Gamma-from-Mono: Road-Relative, Metric, Self-Supervised Monocular Geometry for Vehicular Applications
Gasser Elazab, Maximilian Jansen, Michael Unterreiner, Olaf Hellwich
TL;DR
Gamma-from-Mono (GfM) tackles monocular road perception by predicting a global road-plane normal and a per-pixel gamma (height/depth ratio), turning a single image into metric, road-relative geometry with minimal calibration. The method leverages a self-supervised framework using neighboring frames and a planar homography to align the road plane and a residual parallax flow to capture non-planar details, while a probabilistic road mask focuses supervision on near-field regions. Through a carefully designed loss suite, depth and gamma are co-optimized, achieving competitive depth, state-of-the-art near-field gamma accuracy, and strong RS RD performance with only 8.88M parameters. The work demonstrates the practicality of gamma-space as a robust, interpretable representation for road topology, enabling more reliable vehicle planning and safety-aware control without heavy annotated data. Limitations include dependence on accurate camera height for metric scale and challenges with distant dynamic objects; future work envisions scaling gamma supervision to large driving data and integrating gamma-based geometry into planning pipelines.
Abstract
Accurate perception of the vehicle's 3D surroundings, including fine-scale road geometry, such as bumps, slopes, and surface irregularities, is essential for safe and comfortable vehicle control. However, conventional monocular depth estimation often oversmooths these features, losing critical information for motion planning and stability.
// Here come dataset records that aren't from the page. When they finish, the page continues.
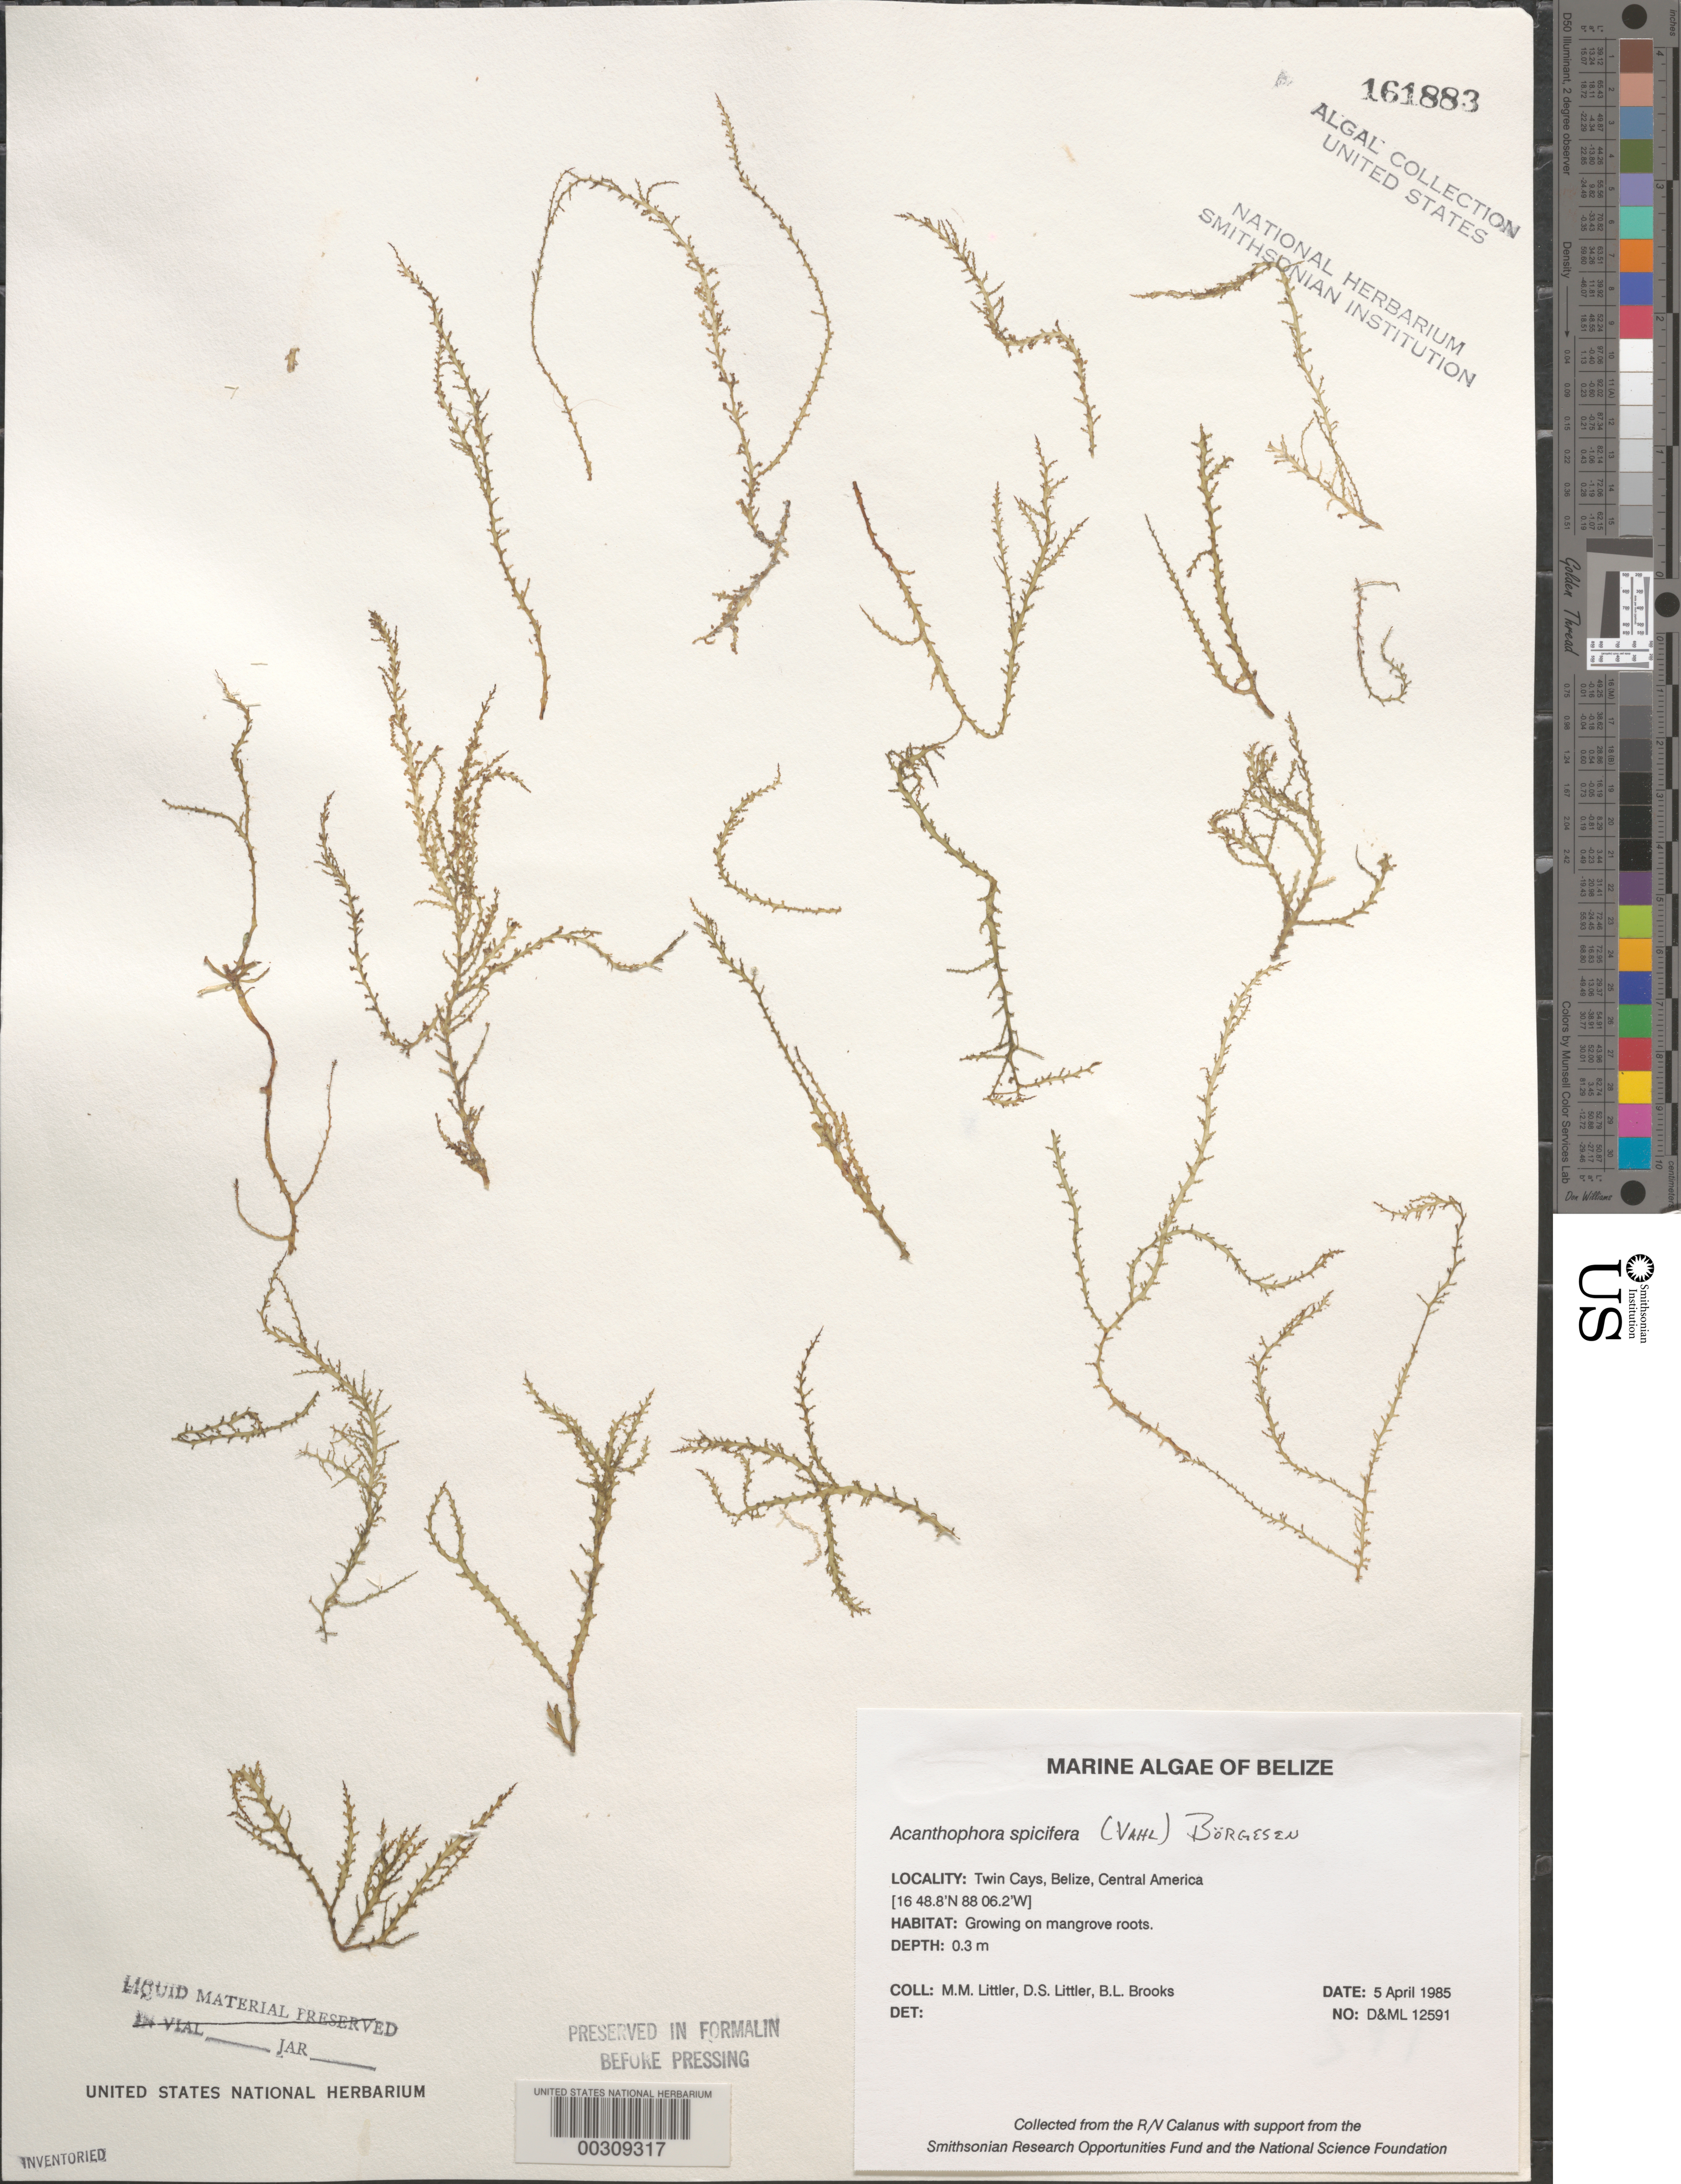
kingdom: Plantae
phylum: Rhodophyta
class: Florideophyceae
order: Ceramiales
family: Rhodomelaceae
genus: Acanthophora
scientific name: Acanthophora spicifera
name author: (Vahl) Børgesen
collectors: M. M. Littler, D. S. Littler & B. Brooks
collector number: D&ML 12591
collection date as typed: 05 Apr 1985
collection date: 1985-04-05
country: Belize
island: Twin Cays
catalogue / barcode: US 161883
To address this, we introduce Gamma-from-Mono (GfM), a lightweight monocular geometry estimation method that resolves the projective ambiguity in single-camera reconstruction by decoupling global and local structure. GfM predicts a dominant road surface plane together with residual variations expressed by gamma, a dimensionless measure of vertical deviation from the plane, defined as the ratio of a point's height above it to its depth from the camera, and grounded in established planar parallax geometry. With only the camera's height above ground, this representation deterministically recovers metric depth via a closed form, avoiding full extrinsic calibration and naturally prioritizing near-road detail. Its physically interpretable formulation makes it well suited for self-supervised learning, eliminating the need for large annotated datasets. Evaluated on KITTI and the Road Surface Reconstruction Dataset (RSRD), GfM achieves state-of-the-art near-field accuracy in both depth and gamma estimation while maintaining competitive global depth performance. Our lightweight 8.88M-parameter model adapts robustly across diverse camera setups and, to our knowledge, is the first self-supervised monocular approach evaluated on RSRD.